Cereals 2015: Turnip yellows virus hotspots revealed in nationwide oilseed rape survey

FWI - 11th June 2015

Oilseed rape crops have been struck by up to 92% turnip yellows virus (TuYV) infection in parts of England this year, a new survey has confirmed.

The virus is spread by infected aphids and can cost growers up to 30% of their yield in bad cases.

The findings were described as “worrying” by John Walsh of Warwick University, who led the research on behalf of seed breader Limagrain.

He said: “Levels of infection are much higher than they have been for the past few seasons, with crops in parts of Yorkshire as much as 92% infected. Generally these hotspots are where you would expect them to be, due to the large areas of oilseed rape being grown locally.”

He added that the survey showed some more surprising TuYV hotspots, such as a 74% infection in Somerset.

Presenting the results at Cereals 2015, Dr Walsh said the level of aphid activity in a season broadly correlates with the level of virus infection in oilseed rape crops.

“Last winter was mild and there were high levels of peach potato aphid, leading to very high levels of the virus,” he explained.

In years with high levels of infection, Dr Walsh found that even neonic-treated crops were infected.

This is because seed treatments only protect plants for up to 10 weeks after sowing and not against reinfection later in winter and in the following spring.

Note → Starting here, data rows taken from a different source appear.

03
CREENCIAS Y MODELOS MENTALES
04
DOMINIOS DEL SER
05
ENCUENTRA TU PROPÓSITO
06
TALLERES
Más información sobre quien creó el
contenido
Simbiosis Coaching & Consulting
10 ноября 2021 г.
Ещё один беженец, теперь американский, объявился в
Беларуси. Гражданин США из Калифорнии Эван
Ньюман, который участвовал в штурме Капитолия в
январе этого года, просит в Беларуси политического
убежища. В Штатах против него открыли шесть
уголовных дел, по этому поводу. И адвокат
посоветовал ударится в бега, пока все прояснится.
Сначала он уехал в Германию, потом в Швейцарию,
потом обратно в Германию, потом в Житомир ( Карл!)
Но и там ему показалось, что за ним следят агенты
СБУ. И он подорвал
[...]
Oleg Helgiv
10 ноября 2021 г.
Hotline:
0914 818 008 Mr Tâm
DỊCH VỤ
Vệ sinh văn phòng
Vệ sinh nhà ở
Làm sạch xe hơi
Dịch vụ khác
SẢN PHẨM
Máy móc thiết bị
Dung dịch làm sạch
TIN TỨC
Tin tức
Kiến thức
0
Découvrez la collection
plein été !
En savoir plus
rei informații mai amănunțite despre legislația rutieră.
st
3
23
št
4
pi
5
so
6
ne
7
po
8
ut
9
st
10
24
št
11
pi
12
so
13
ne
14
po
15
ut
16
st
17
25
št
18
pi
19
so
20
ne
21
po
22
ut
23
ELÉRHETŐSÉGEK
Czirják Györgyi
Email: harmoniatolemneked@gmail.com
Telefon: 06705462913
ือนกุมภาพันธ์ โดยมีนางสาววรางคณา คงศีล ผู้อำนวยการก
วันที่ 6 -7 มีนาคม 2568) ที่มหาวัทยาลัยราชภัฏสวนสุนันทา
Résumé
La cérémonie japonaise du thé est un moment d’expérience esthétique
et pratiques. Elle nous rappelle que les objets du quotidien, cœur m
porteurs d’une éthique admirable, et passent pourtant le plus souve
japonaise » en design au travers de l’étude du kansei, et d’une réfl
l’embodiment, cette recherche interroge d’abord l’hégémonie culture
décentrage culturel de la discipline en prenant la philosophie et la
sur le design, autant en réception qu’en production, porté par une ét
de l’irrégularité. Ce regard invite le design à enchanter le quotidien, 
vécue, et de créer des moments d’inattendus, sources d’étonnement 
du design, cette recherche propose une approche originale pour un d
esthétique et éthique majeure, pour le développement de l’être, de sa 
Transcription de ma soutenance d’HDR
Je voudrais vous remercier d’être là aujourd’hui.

With neonic seed treatments unlikely to make a comeback soon, Limagrain’s senior oilseed rape breeder, Vasilis Gegas, said growers can no longer rely on pyrethroids to give effective control.

He said: “The chemistry isn’t working and as it becomes less effective, varietal resistance will become more important.”

Growers can use a pyrethroid spray to guard against aphid attack, but Dr Gegas explained that aphids are building a resistance to the current products available, adding that the spray can only be applied once and may not offer total protection for the duration of the aphid season.

Symptoms of an infected crop can easily be missed or confused with other nutritional deficiencies.

Early signs of TuYV are purpling of the leaves and later symptoms of interveinal yellowing and reddening of leaf margins are not usually shown before stem extension.